I’ve got itchy fingers, and the slight buzz of alcohol has worn off…so I guess I’ll just write a bit…
Today was not a very good day. I wrote in my Morning’s Musing, that I woke up feeling cranky as heck right…??? Well that bad feeling spread into the day.
First off, I found out that I’d short paid my school fees because I forgot to factor the increase in the fees, so I didn’t calculate it properly. And these idiots were actually going to make me go all the way back home, just because of N25,000!!! God knows I was so frigging pissed off!!! Thankfully, I have friends. They hooked me up with the cash and I got that sorted. Now after that, nothing really happened. I’m done with registration. Glad about that. But then these idiots I call executives in my association just have to start pissing me off! Our supposed president just doesn’t understand how to manage people, and everywhere is kinda topsy turvy at the moment. I’m not even in the mood to talk about that. Anyways, I was supposed to print something out from my old man, but I totally forgot. So I go to my uncle’s place to use his printer. It took me 30 fricking minutes to get the bloody printer installed on my laptop!!!! What’s worse? The bloody thing I went there to print?? I forgot it over there!!! ARRRGHH!!!!
Now I get home, I’m exhausted, I want to sleep, and my friend’s gf decides she wants to hang out with me this evening. So they come get me. I’m trying not to be a spoilt sport, so I go on with them. Somewhere along the line, quite far into Magodo, his car breaks down!!! Can things get worse??? So now, the three of us abandon his car there and start walking. And what a walk it was!!! If I thought I needed the exercise, I’d have come packed with running shoes and shit! The only thing that made the Israelite journey worthwhile was the nice bottle of South African Red Wine we were passing between ourselves (ordinarily, I hate red wine, but this was actually nice).

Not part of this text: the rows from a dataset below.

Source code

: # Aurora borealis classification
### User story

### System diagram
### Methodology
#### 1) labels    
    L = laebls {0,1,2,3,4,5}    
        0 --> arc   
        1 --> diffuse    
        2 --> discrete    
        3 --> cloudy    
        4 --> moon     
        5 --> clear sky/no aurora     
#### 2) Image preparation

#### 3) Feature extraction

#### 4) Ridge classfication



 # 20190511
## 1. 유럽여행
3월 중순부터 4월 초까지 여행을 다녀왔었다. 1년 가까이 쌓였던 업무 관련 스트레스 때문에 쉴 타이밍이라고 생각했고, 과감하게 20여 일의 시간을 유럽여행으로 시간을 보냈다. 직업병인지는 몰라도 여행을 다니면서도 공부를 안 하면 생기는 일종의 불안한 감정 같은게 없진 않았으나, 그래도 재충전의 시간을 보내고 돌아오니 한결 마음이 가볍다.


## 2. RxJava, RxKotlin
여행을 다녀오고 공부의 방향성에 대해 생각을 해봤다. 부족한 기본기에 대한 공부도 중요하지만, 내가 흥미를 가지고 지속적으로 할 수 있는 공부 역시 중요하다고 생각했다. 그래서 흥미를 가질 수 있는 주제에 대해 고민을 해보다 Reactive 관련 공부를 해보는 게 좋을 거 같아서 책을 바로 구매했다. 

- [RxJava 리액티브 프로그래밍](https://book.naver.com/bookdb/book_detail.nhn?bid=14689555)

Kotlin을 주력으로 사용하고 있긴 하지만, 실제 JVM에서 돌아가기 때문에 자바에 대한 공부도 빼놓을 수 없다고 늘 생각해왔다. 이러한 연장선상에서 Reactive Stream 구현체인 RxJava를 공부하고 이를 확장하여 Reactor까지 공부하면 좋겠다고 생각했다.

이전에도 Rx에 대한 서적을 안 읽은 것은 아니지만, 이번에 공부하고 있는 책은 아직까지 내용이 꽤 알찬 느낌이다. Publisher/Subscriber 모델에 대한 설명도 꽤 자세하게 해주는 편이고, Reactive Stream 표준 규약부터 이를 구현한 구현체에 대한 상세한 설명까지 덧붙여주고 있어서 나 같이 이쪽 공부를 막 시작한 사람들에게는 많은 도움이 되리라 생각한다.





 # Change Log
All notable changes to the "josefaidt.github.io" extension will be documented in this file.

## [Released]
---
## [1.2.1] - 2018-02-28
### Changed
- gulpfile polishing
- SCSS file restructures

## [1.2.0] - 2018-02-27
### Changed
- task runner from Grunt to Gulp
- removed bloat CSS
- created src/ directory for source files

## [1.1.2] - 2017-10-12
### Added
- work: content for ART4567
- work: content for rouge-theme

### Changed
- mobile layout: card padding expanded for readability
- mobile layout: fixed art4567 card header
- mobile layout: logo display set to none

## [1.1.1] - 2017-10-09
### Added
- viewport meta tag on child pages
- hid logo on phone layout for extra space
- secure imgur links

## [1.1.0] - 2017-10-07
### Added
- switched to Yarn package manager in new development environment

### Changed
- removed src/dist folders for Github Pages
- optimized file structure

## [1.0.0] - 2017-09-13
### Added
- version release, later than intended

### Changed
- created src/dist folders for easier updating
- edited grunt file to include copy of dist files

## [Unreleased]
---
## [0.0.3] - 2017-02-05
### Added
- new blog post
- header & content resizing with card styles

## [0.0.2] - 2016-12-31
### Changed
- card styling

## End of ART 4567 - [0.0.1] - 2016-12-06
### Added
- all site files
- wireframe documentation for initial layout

Anyways, we drop his gf at home, I come home…now my dad’s busting my balls. Talking to me about baptism, & when I’m going to do it, and how not doing it is a sign of irresponsibility…and all this shit. And then, he starts saying how it’s because no one forces me to do anything, and a whole lot of bs.
Apparently, he’s going to put me on a spiritual blackmail p. If he doesn’t see a “change” in me (ie, I have to start going to fellowship, night vigils, holy ghost service and all that stuff) he’s going to start treating me anyhow. As if he’s been particularly nice before.
I honestly can’t wait to get off his wallet. Like really. Cos that’s the only reason he can do all this kinda stuff. I’m so pissed off right now. It’s a shame because he doesn’t realize that he’s one of the major reasons why I’ve never really developed a “relationship” with God. I look at my father, and what being a Christian makes him, & I’m not so sure I want to be like that. In all honesty, maybe I’ll be able to be at peace with God when I move out of this man’s house. Because I just can’t see it right now. I mean, forcing a person to do something that should ordinarily come from the person’s own free will??? It’s like forcing the donkey to the stream. Fine. You’ve dragged & kicked and pushed, & finally gotten him to the stream. That doesn’t mean he’s going to drink a thing. & if he doesn’t drink, then what the fuck was the point of dragging him there in the first place? All you’ve ended up doing is creating animosity between you and the bloody donkey. And that doesn’t do anyone any good now does it???
I’m just so pissed off at him. He thinks he’s dealing with a kid, who’ll do as you say, no matter what you say cos really the kid doesn’t know anything, and therefore you can force him into doing things so as to create and enforce behavior. I’m not 4 frigging years old! He’s trying to do now, what he should have done 10, 15, 18 years ago. When my mind was still impressionable. But then he was too fucking busy with work, and church, that he didn’t have time to look at his son. To try ro raise his son and cultivate behavior in him. And now in my twenties, he thinks that shit is going to do him any good? & it’s a pity because, any reasonable person would see where he’d gone wrong, and then try to find other means. But as far as he’s concerned? He’s never done anything wrong. He’s always done what was best. It’s what we are doing to him….it’s just…..bullshit.
Just one more year, then I graduate. Then I can start trying to plan out a life that will sever my financial umbilical cord from his as fast as possible.